As in Jonathan Demme’s Melvin and Howard, Warren Beatty’s Rules Don’t Apply pairs an elderly, reclusive Howard Hughes with a much younger person who’s far from wealthy. But while Melvin and Howard’s umami mix of poignant sweetness and pungent unpredictability accentuate both the complicated, often comic humanity of its main characters and the increasingly desperate unreality of the post-post-war American dream, Rules Don’t Apply turns nearly every one of its characters and situations into tropes. Perhaps because Beatty grew up in the mid-century Hollywood the film is set in, his portrayal of Hughes has the overly polished feel of an anecdote that’s been told too often.
At the film’s start, Hughes is already a full-blown eccentric, spending much of his time in hiding even from his own staff. Yet Beatty offers no real insight into what informs this behavior, aside from references to Hughes’s daddy issues; the man is a collection of bizarre habits and creepy obsessions punctuated by an occasional eruption of brilliance or charm. Similarly, practically the only things we get to know about the other two main characters, Marla Mabrey (Lily Collins) and Frank (Alden Ehrenreich), are the conventional virtues that are presented as a stark contrast to Hughes’s weirdness.
Marla is a fictional version of the many young beauties who formed a kind of harem for Hughes, who put them under contract, kept them under strict supervision, and sometimes sent for them late at night while promising screen tests and starring roles that almost never materialized. Marla is also, as we’re repeatedly reminded, a good Baptist girl who doesn’t drink, smoke, or “go all the way.” Frank, one of the men Hughes employs to drive the women around and do errands for him, is another small-town, all-American kid who dreams of building a middle-income housing development, if he can ever get Hughes to focus on his plans long enough to invest in the project.
Both Collins and Ehrenreich are gifted at making basic decency appealing, but they’re given little to do aside from flirting and fighting with one another. Throughout, Hughes drives or colors most of the action even when he’s off screen: Marla dutifully follows or daringly flouts the many rules in Hughes’s contract that control actresses’ personal and professional lives, and Frank does the same with Hughes’s rules for his drivers, particularly the one forbidding them from getting involved with the “girls.” And the vaguely defined threat of Hughes’s retribution isn’t enough to enliven Frank and Marla’s inevitable romance, which features none of the sly dialogue or charming bits of business that made the courtship of Veronica Osorio’s Carlotta by Ehrenreich’s Hobie so juicily delightful in Hail, Caesar!
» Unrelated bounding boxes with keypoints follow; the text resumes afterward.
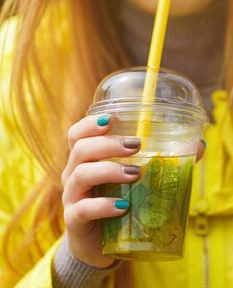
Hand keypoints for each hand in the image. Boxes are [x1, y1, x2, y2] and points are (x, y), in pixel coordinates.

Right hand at [61, 114, 205, 268]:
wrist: (98, 243)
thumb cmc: (116, 201)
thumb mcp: (131, 180)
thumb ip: (160, 162)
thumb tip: (198, 146)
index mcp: (84, 159)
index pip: (76, 134)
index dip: (89, 124)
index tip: (111, 119)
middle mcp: (72, 173)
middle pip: (80, 149)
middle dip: (108, 144)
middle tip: (136, 145)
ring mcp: (71, 197)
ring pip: (81, 175)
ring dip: (109, 170)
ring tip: (135, 173)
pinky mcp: (74, 220)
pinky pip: (84, 209)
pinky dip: (104, 206)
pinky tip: (124, 206)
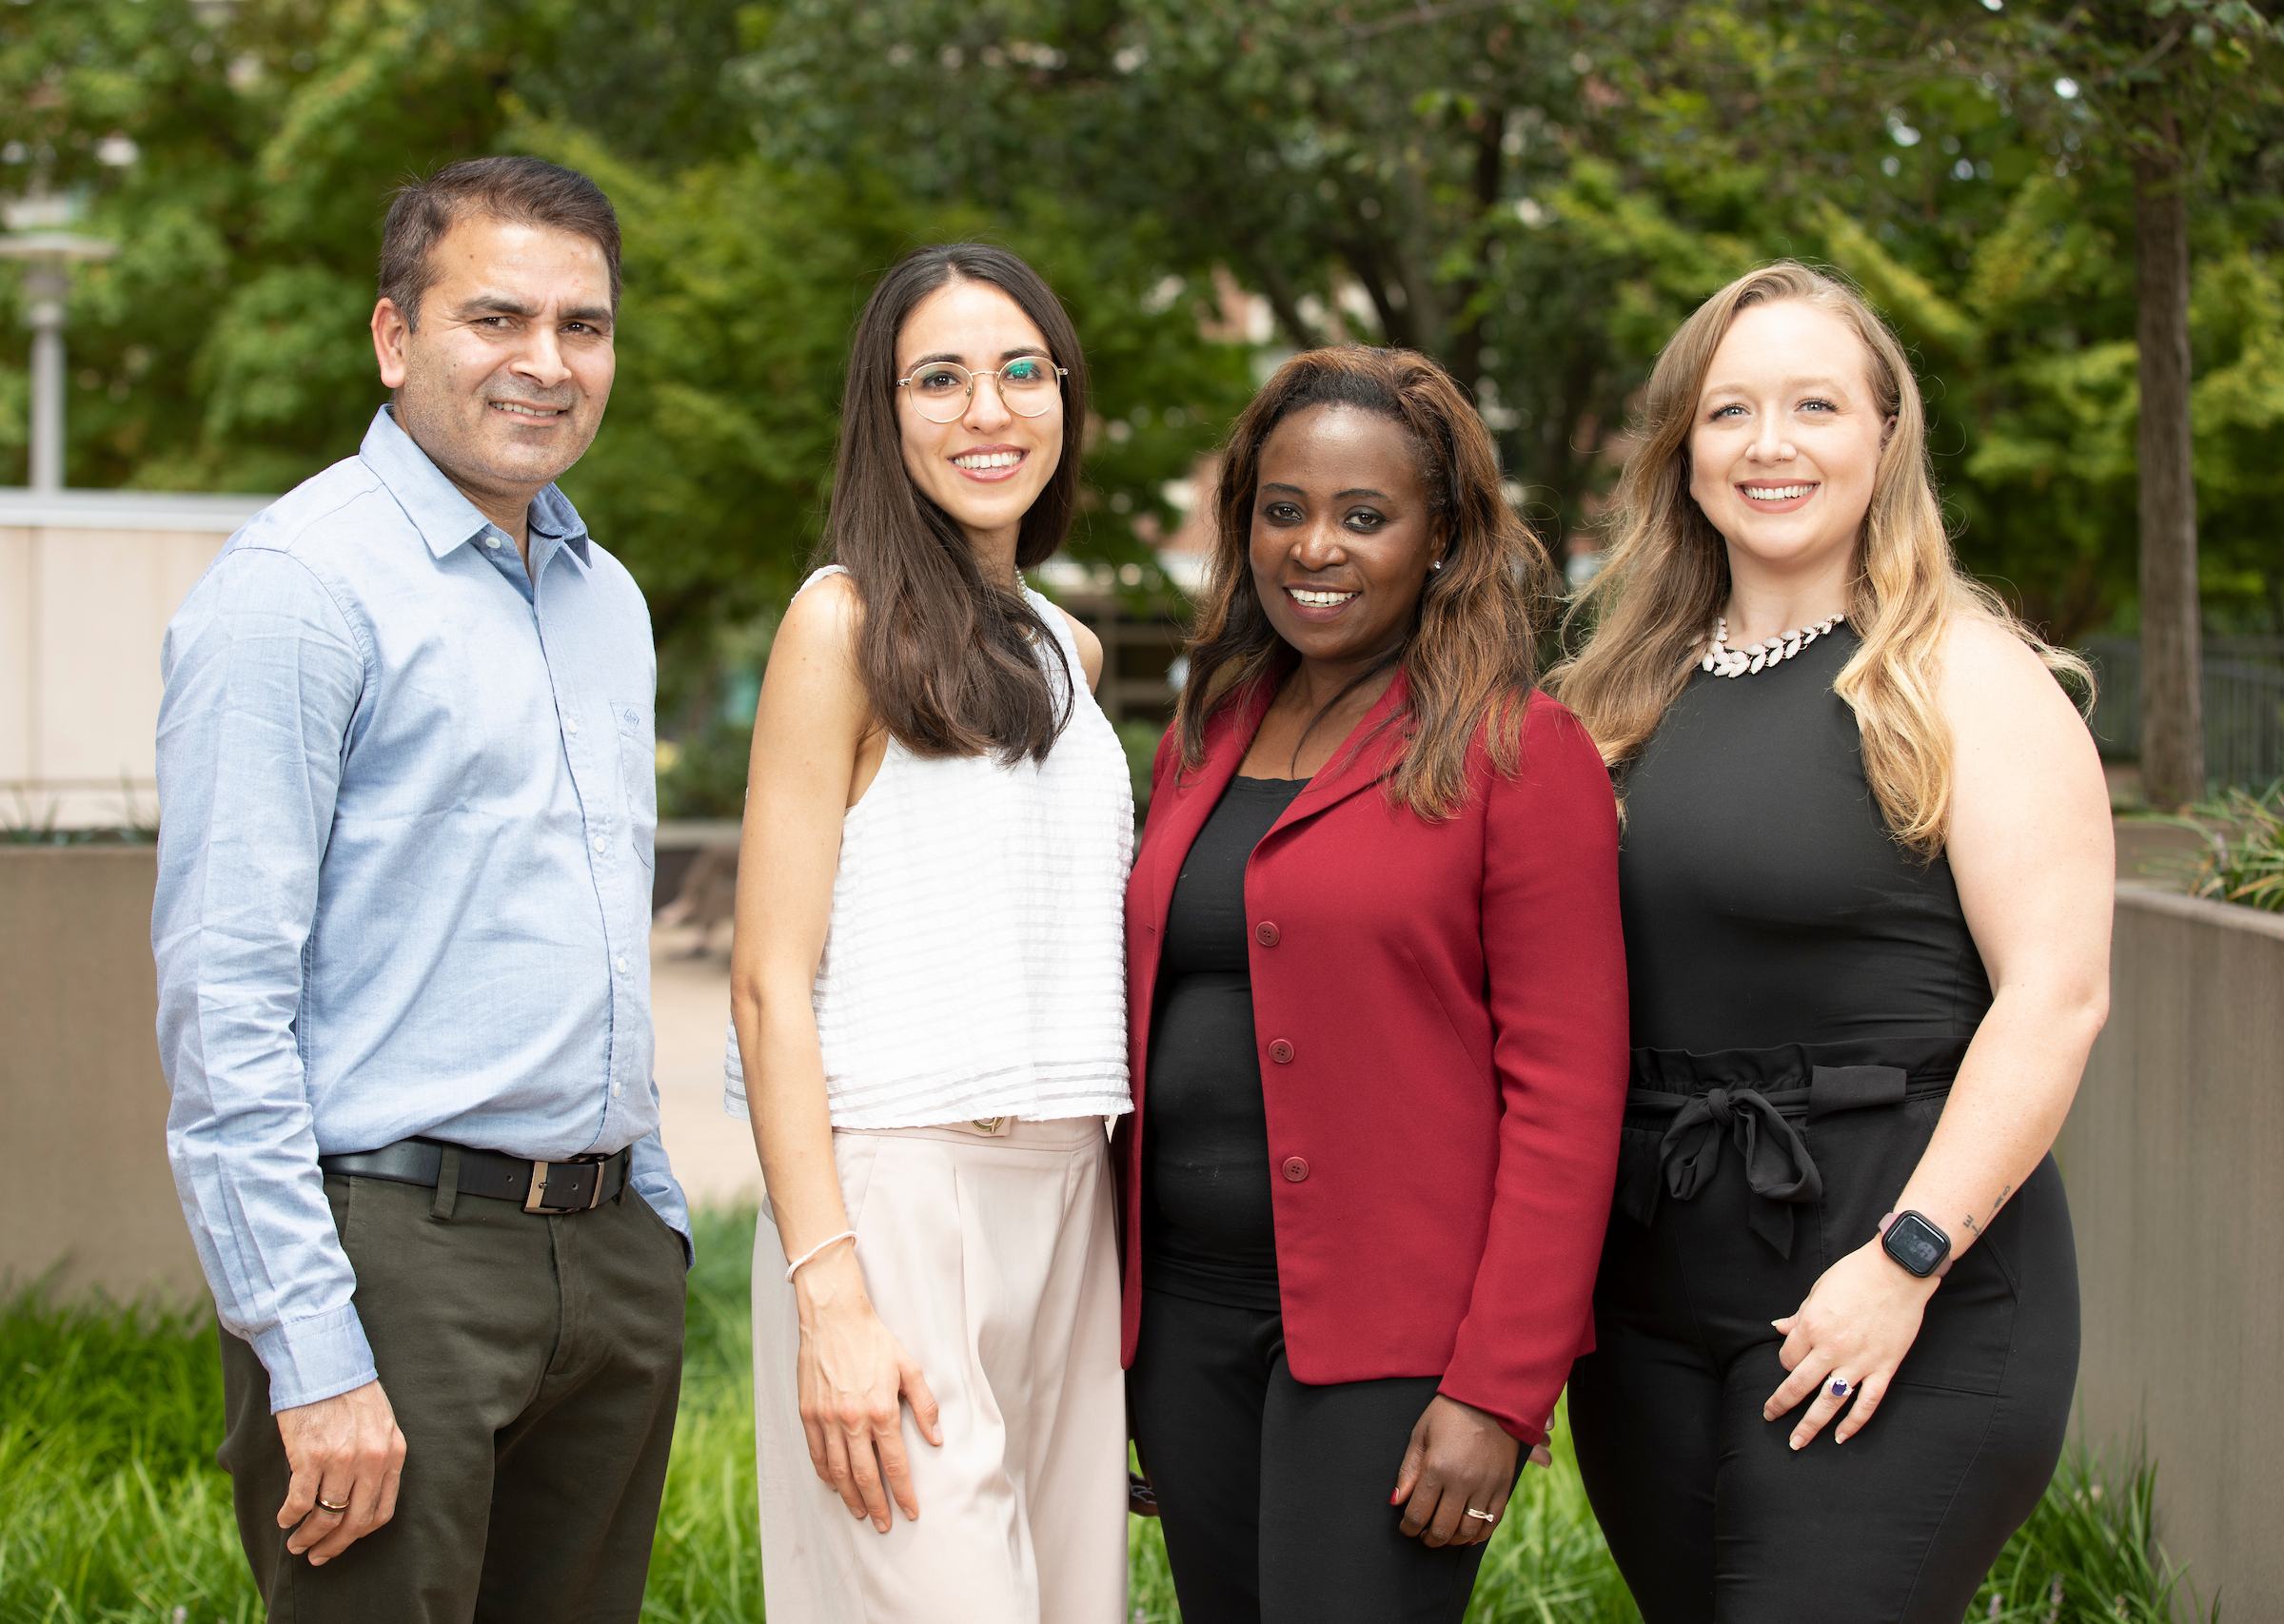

Due to Hughes’s penchant for hiding in the dark, Rules Don’t Apply is set almost entirely at night or in barely lit, cave-like rooms. Cinematographer Caleb Deschanel uses lighting to create seemingly endless gradations of mood, from the jubilant Mexican sunlight that floods Marla and Frank’s final reunion to an unsettling shot of Hughes emerging, like Boo Radley, out of a pool of near-blackness and into the room to which he has summoned Marla. But Beatty’s screenplay, which seesaws between insipid earnestness and mostly failed attempts at levity, is disappointingly banal for the writer of smart, socially conscious films like Shampoo, Reds, and Bulworth.
A parade of stars pass through in paper-thin roles, most of them allotted one conspicuously showy scene, like the bit where Oliver Platt’s frustrated banker smashes a hotel phone. The rat-a-tat exchange between Hughes and another of his drivers, Levar (Matthew Broderick), about whether Levar still has a job evinces an effectively tight, vaudevillian rhythm, but most other attempts at humor fall flat. A scene in which Hughes flies a plane erratically, merrily jabbering away about his glory days in Hollywood while his passengers give each other the side eye, winds up feeling uncomfortably long; the situation is too dangerous to laugh off, yet it’s treated too lightly to feel truly perilous.
Overall, Rules Don’t Apply has a prurient, almost Hughes-ian obsession with Frank and Marly’s sex lives, which are either the subject or the subtext of almost every interaction we see them engage in, and of nearly everything other people say about them. Beatty says people have been asking him to make a film about Hughes for a long time, and it’s not hard to imagine why: Both Hughes and Beatty were brilliant and beautiful playboys who became powerhouses in Hollywood during its heyday. Unfortunately, in this film, which focuses on Hughes at a time when his powers were waning, Beatty may have embodied his subject in ways he never intended.